This year is already on pace to be the warmest on record, setting off another season of heatwaves, droughts, and wildfires around the world. But it would only be the latest record to fall, as 15 of the 16 hottest years have occurred since 2001. In turn, the ice sheets are melting, oceans are rising, hurricanes are increasing in number and intensity, and climate refugees are pouring over borders.
Climate change is real, so what do we do about it?
After decades of inaction, our options are limited. To have a chance of avoiding a 2 degree Celsius rise in temperatures, a threshold scientists have long warned could trigger a cascading series of environmental catastrophes, greenhouse gas emissions must fall by 40 to 70 percent by midcentury.
But at this point, carbon dioxide levels are still rising as the population swells, nations modernize, and thousands of new natural gas and coal power plants come online.

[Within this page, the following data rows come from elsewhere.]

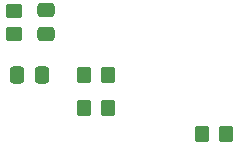
<source format=gbr>
%TF.GenerationSoftware,KiCad,Pcbnew,8.0.7*%
%TF.CreationDate,2025-02-24T23:57:51-05:00*%
%TF.ProjectId,pcb3,70636233-2e6b-4696-9361-645f70636258,rev?*%
%TF.SameCoordinates,Original*%
%TF.FileFunction,Paste,Top*%
%TF.FilePolarity,Positive*%
%FSLAX46Y46*%
G04 Gerber Fmt 4.6, Leading zero omitted, Abs format (unit mm)*
G04 Created by KiCad (PCBNEW 8.0.7) date 2025-02-24 23:57:51*
%MOMM*%
%LPD*%
G01*
G04 APERTURE LIST*
G04 Aperture macros list*
%AMRoundRect*
0 Rectangle with rounded corners*
0 $1 Rounding radius*
0 $2 $3 $4 $5 $6 $7 $8 $9 X,Y pos of 4 corners*
0 Add a 4 corners polygon primitive as box body*
4,1,4,$2,$3,$4,$5,$6,$7,$8,$9,$2,$3,0*
0 Add four circle primitives for the rounded corners*
1,1,$1+$1,$2,$3*
1,1,$1+$1,$4,$5*
1,1,$1+$1,$6,$7*
1,1,$1+$1,$8,$9*
0 Add four rect primitives between the rounded corners*
20,1,$1+$1,$2,$3,$4,$5,0*
20,1,$1+$1,$4,$5,$6,$7,0*
20,1,$1+$1,$6,$7,$8,$9,0*
20,1,$1+$1,$8,$9,$2,$3,0*%
G04 Aperture macros list end*
%ADD10RoundRect,0.250000X-0.350000X-0.450000X0.350000X-0.450000X0.350000X0.450000X-0.350000X0.450000X0*%
%ADD11RoundRect,0.250000X-0.337500X-0.475000X0.337500X-0.475000X0.337500X0.475000X-0.337500X0.475000X0*%
%ADD12RoundRect,0.250000X0.350000X0.450000X-0.350000X0.450000X-0.350000X-0.450000X0.350000X-0.450000X0*%
%ADD13RoundRect,0.250000X0.450000X-0.350000X0.450000X0.350000X-0.450000X0.350000X-0.450000X-0.350000X0*%
%ADD14RoundRect,0.250000X0.475000X-0.337500X0.475000X0.337500X-0.475000X0.337500X-0.475000X-0.337500X0*%
G04 APERTURE END LIST*
D10*
%TO.C,R5*%
X139320000Y-99930000D03*
X141320000Y-99930000D03*
%TD*%
D11*
%TO.C,C2*%
X133632500Y-97180000D03*
X135707500Y-97180000D03*
%TD*%
D12*
%TO.C,R1*%
X141320000Y-97180000D03*
X139320000Y-97180000D03*
%TD*%
%TO.C,R3*%
X151320000Y-102180000D03*
X149320000Y-102180000D03*
%TD*%
D13*
%TO.C,R2*%
X133370000Y-93730000D03*
X133370000Y-91730000D03*
%TD*%
D14*
%TO.C,C1*%
X136070000Y-93717500D03*
X136070000Y-91642500D03*
%TD*%
M02*

</source>
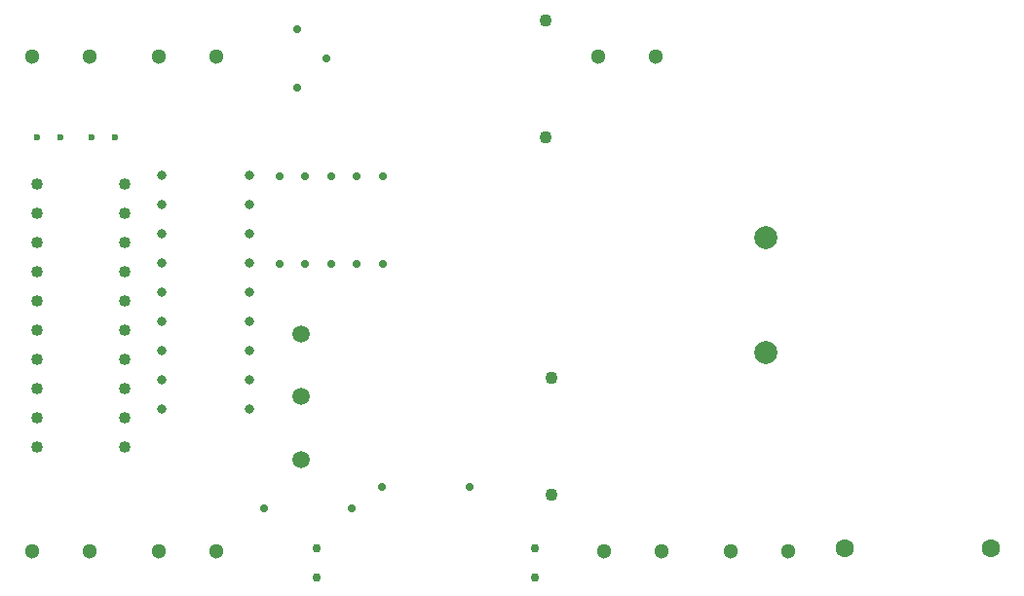
<source format=gbr>
%TF.GenerationSoftware,KiCad,Pcbnew,(6.0.9)*%
%TF.CreationDate,2023-01-27T09:56:44+11:00*%
%TF.ProjectId,CG22STAGE_MODULE,43473232-5354-4414-9745-5f4d4f44554c,rev?*%
%TF.SameCoordinates,Original*%
%TF.FileFunction,Plated,1,2,PTH,Drill*%
%TF.FilePolarity,Positive*%
%FSLAX46Y46*%
G04 Gerber Fmt 4.6, Leading zero omitted, Abs format (unit mm)*
G04 Created by KiCad (PCBNEW (6.0.9)) date 2023-01-27 09:56:44*
%MOMM*%
%LPD*%
G01*
G04 APERTURE LIST*
%TA.AperFunction,ComponentDrill*%
%ADD10C,0.600000*%
%TD*%
%TA.AperFunction,ComponentDrill*%
%ADD11C,0.700000*%
%TD*%
%TA.AperFunction,ComponentDrill*%
%ADD12C,0.714000*%
%TD*%
%TA.AperFunction,ComponentDrill*%
%ADD13C,0.762000*%
%TD*%
%TA.AperFunction,ComponentDrill*%
%ADD14C,0.800000*%
%TD*%
%TA.AperFunction,ComponentDrill*%
%ADD15C,1.016000*%
%TD*%
%TA.AperFunction,ComponentDrill*%
%ADD16C,1.100000*%
%TD*%
%TA.AperFunction,ComponentDrill*%
%ADD17C,1.300000*%
%TD*%
%TA.AperFunction,ComponentDrill*%
%ADD18C,1.500000*%
%TD*%
%TA.AperFunction,ComponentDrill*%
%ADD19C,1.600000*%
%TD*%
%TA.AperFunction,ComponentDrill*%
%ADD20C,2.000000*%
%TD*%
G04 APERTURE END LIST*
D10*
%TO.C,C2*%
X149222599Y-94000000D03*
X151222599Y-94000000D03*
%TO.C,C3*%
X153972599Y-94000000D03*
X155972599Y-94000000D03*
D11*
%TO.C,R6*%
X168890000Y-126300000D03*
%TO.C,R5*%
X170250000Y-97420000D03*
X170250000Y-105040000D03*
%TO.C,R4*%
X172500000Y-97420000D03*
X172500000Y-105040000D03*
%TO.C,R1*%
X174750000Y-97420000D03*
X174750000Y-105040000D03*
%TO.C,R6*%
X176510000Y-126300000D03*
%TO.C,R2*%
X177000000Y-97420000D03*
X177000000Y-105040000D03*
%TO.C,R7*%
X179190000Y-124400000D03*
%TO.C,R3*%
X179250000Y-97420000D03*
X179250000Y-105040000D03*
%TO.C,R7*%
X186810000Y-124400000D03*
D12*
%TO.C,VR1*%
X171770000Y-84615500D03*
X171770000Y-89695500D03*
X174310000Y-87155500D03*
D13*
%TO.C,U1*%
X173500400Y-129730000D03*
X173500400Y-132270000D03*
X192499600Y-129730000D03*
X192499600Y-132270000D03*
D14*
%TO.C,U2*%
X160010000Y-97330000D03*
X160010000Y-99870000D03*
X160010000Y-102410000D03*
X160010000Y-104950000D03*
X160010000Y-107490000D03*
X160010000Y-110030000D03*
X160010000Y-112570000D03*
X160010000Y-115110000D03*
X160010000Y-117650000D03*
X167630000Y-97330000D03*
X167630000Y-99870000D03*
X167630000Y-102410000D03*
X167630000Y-104950000D03*
X167630000Y-107490000D03*
X167630000Y-110030000D03*
X167630000Y-112570000D03*
X167630000Y-115110000D03*
X167630000Y-117650000D03*
D15*
%TO.C,LED1*%
X149190000Y-98050000D03*
X149190000Y-100590000D03*
X149190000Y-103130000D03*
X149190000Y-105670000D03*
X149190000Y-108210000D03*
X149190000Y-110750000D03*
X149190000Y-113290000D03*
X149190000Y-115830000D03*
X149190000Y-118370000D03*
X149190000Y-120910000D03*
X156810000Y-98050000D03*
X156810000Y-100590000D03*
X156810000Y-103130000D03*
X156810000Y-105670000D03*
X156810000Y-108210000D03*
X156810000Y-110750000D03*
X156810000Y-113290000D03*
X156810000Y-115830000D03*
X156810000Y-118370000D03*
X156810000Y-120910000D03*
D16*
%TO.C,D3*%
X193400000Y-83820000D03*
X193400000Y-93980000D03*
%TO.C,D4*%
X193900000Y-114920000D03*
X193900000Y-125080000D03*
D17*
%TO.C,J1*%
X148750000Y-87000000D03*
%TO.C,J5*%
X148750000Y-130000000D03*
%TO.C,J1*%
X153750000Y-87000000D03*
%TO.C,J5*%
X153750000Y-130000000D03*
%TO.C,J3*%
X159750000Y-87000000D03*
%TO.C,J4*%
X159750000Y-130000000D03*
%TO.C,J3*%
X164750000Y-87000000D03*
%TO.C,J4*%
X164750000Y-130000000D03*
%TO.C,J2*%
X198000000Y-87000000D03*
%TO.C,J6*%
X198500000Y-130000000D03*
%TO.C,J2*%
X203000000Y-87000000D03*
%TO.C,J6*%
X203500000Y-130000000D03*
%TO.C,J7*%
X209500000Y-130000000D03*
X214500000Y-130000000D03*
D18*
%TO.C,D1*%
X172180000Y-111100000D03*
X172180000Y-116550000D03*
X172180000Y-122000000D03*
D19*
%TO.C,D2*%
X219400000Y-129750000D03*
X232100000Y-129750000D03*
D20*
%TO.C,C1*%
X212500000Y-102730499D03*
X212500000Y-112730499D03*
M02*

</source>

Meanwhile, separate studies show that current sustainable energy sources, even if aggressively expanded, can’t meet today’s needs, much less future demands.
Add it up and it’s clear that the world needs new technologies to avoid the worst of what’s coming: more efficient green energy alternatives; machines or methods for removing greenhouse gases from the skies and oceans; sturdier shields against the looming dangers; or, very likely, all of the above. In a Verge series launching today, Climate Hackers, we'll highlight the scientists, technologists, and researchers working to develop these new tools.
Some think geoengineering is like playing God
The series begins with David Keith, a Harvard professor of applied physics and public policy who has arguably done the most work exploring the promise of a "geoengineering" method known as solar radiation management. Scientists borrowed the idea from nature: earlier volcanic eruptions have cooled worldwide temperatures by blasting massive amounts of sulfur dioxide into the atmosphere. The particles help to reflect more of the Sun’s light back into space, which means less of its heat reaches the Earth.
Keith and others believe humans could mimic this natural phenomenon by launching planes or balloons into the stratosphere to spray similar sorts of particles. His models show variations on this approach could offset at least half of the rise in temperatures due this century, significantly reducing the associated environmental dangers. Given the growing threat of climate change, he believes it’s time to move from lab experiments to limited trials in the real world.
But others see geoengineering as a reckless attempt at playing God. They argue that scientists can’t possibly predict or control the consequences of an experiment conducted at the scale of a planet, and shouldn’t be allowed to make guinea pigs of us all.